Input material Start Marker
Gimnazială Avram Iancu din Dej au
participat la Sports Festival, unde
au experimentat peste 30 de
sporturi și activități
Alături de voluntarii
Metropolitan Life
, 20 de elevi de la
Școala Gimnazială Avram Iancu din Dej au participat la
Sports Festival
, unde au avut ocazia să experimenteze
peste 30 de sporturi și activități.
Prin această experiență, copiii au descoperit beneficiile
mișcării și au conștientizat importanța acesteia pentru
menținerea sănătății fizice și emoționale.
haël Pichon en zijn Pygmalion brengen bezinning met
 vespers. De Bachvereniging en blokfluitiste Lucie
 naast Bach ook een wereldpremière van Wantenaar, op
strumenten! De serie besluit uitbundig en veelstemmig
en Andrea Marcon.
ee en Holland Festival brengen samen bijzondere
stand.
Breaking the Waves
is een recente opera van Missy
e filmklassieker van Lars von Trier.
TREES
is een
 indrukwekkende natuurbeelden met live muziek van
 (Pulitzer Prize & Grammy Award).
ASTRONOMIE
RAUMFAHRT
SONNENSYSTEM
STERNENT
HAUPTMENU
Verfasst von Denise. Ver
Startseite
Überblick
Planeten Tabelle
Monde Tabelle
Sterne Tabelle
Input material End Marker
Aim of the task:
Starting at the first line of the records and ending at the line containing "peste 30 de sporturi și activități.", change each "Dej" to "Cluj-Napoca" and give those lines back with nothing else altered.

Written response:
Gimnazială Avram Iancu din Cluj-Napoca au
participat la Sports Festival, unde
au experimentat peste 30 de
sporturi și activități
Alături de voluntarii
Metropolitan Life
, 20 de elevi de la
Școala Gimnazială Avram Iancu din Cluj-Napoca au participat la
Sports Festival
, unde au avut ocazia să experimenteze
peste 30 de sporturi și activități.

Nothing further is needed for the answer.